Task requirements:
From the first line to the last, restate the material word for word; pictures stay out.

Data excerpt Block Start

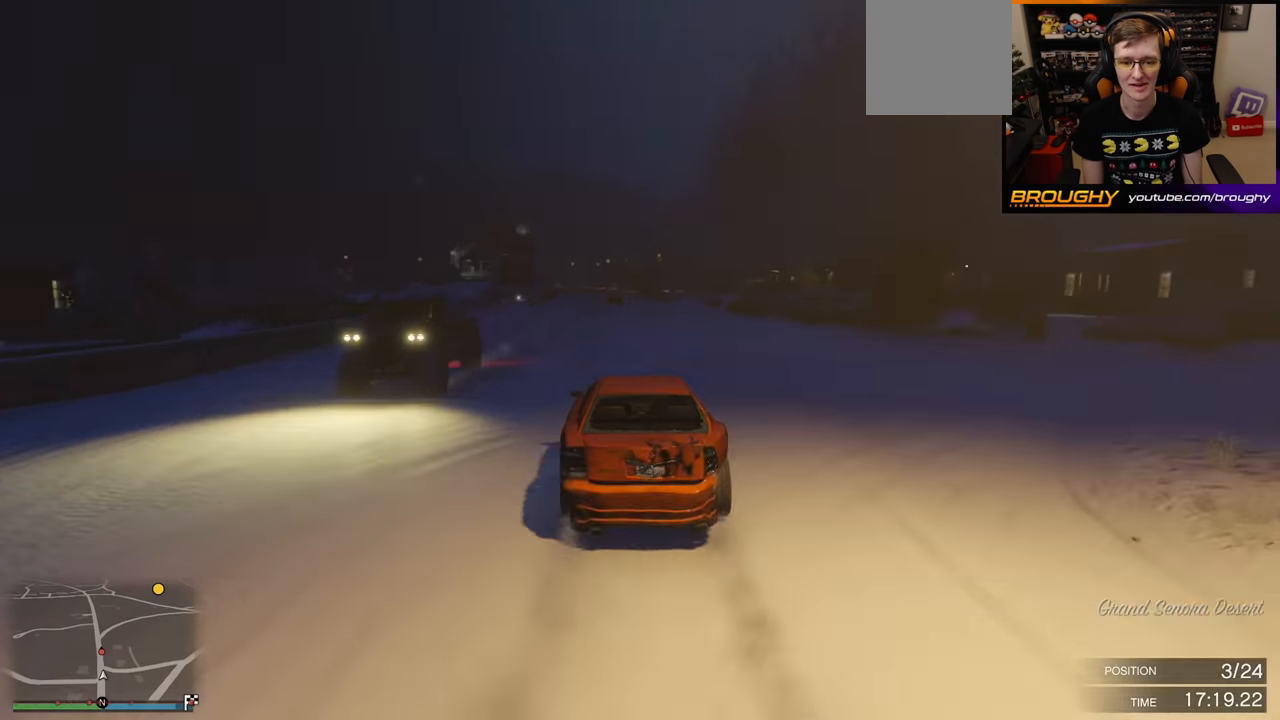
{"buttons": ["R2"], "left_stick": "center", "right_stick": "center", "events": []}
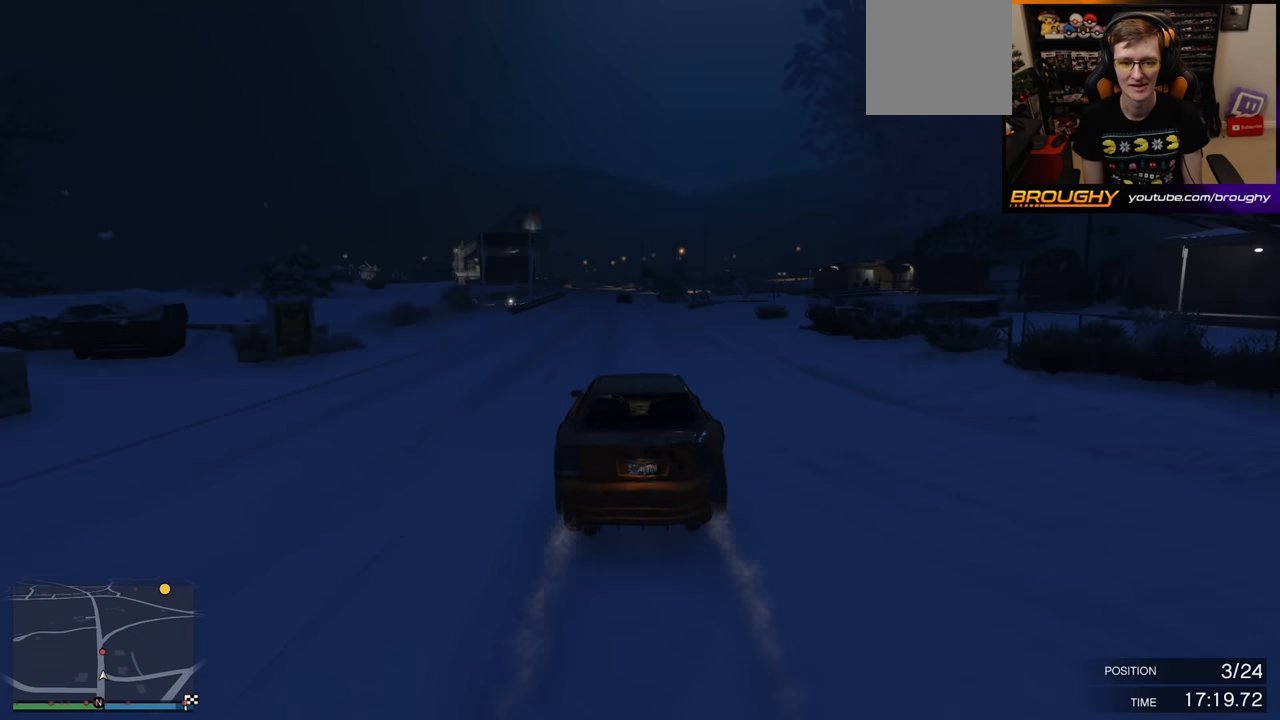
{"buttons": ["R2"], "left_stick": "center", "right_stick": "center", "events": []}
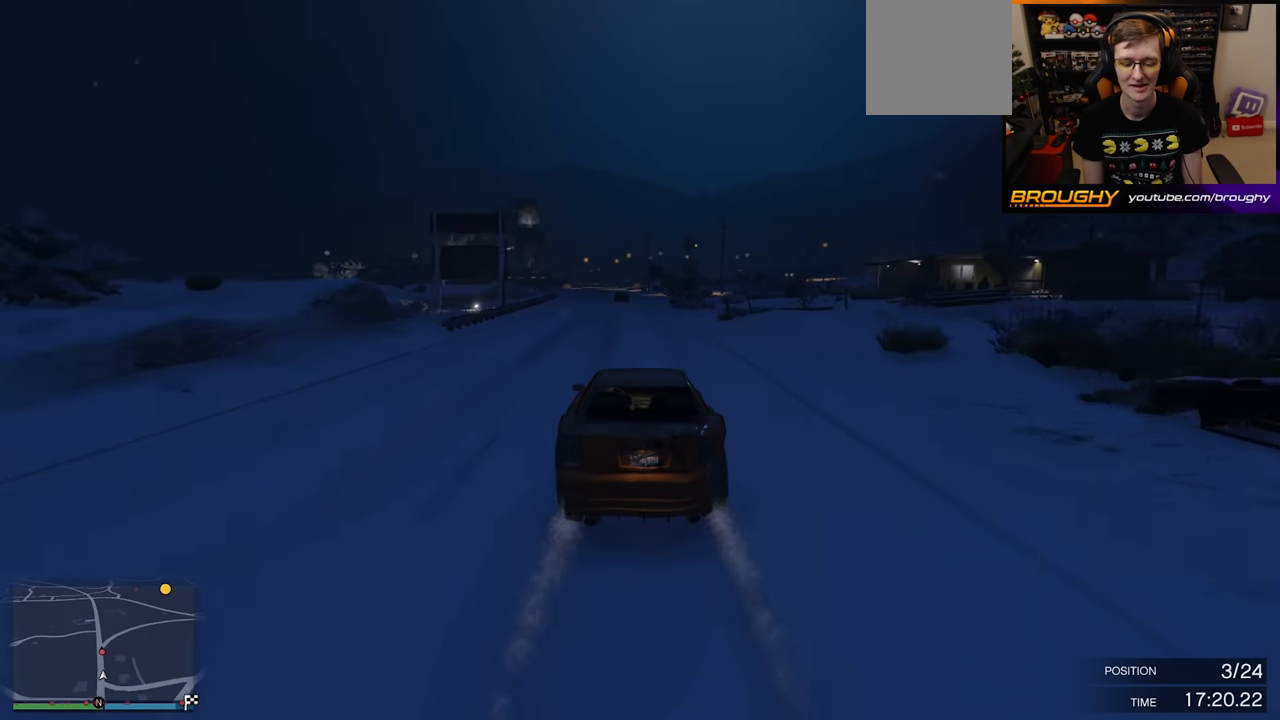
{"buttons": ["R2"], "left_stick": "center", "right_stick": "center", "events": []}
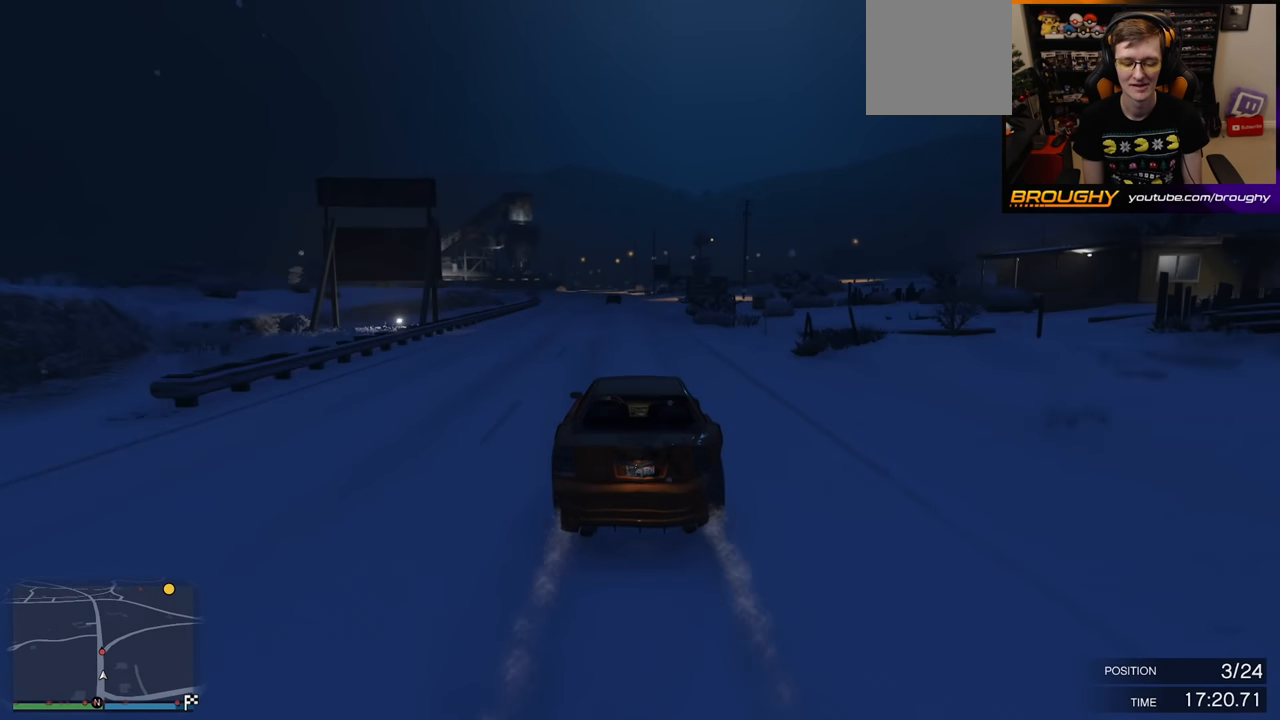
{"buttons": ["R2"], "left_stick": "left", "right_stick": "center", "events": [[483, "left_stick", "left"]]}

Data excerpt Block End

Answer space:
{"buttons": ["R2"], "left_stick": "center", "right_stick": "center", "events": []}
{"buttons": ["R2"], "left_stick": "center", "right_stick": "center", "events": []}
{"buttons": ["R2"], "left_stick": "center", "right_stick": "center", "events": []}
{"buttons": ["R2"], "left_stick": "left", "right_stick": "center", "events": [[483, "left_stick", "left"]]}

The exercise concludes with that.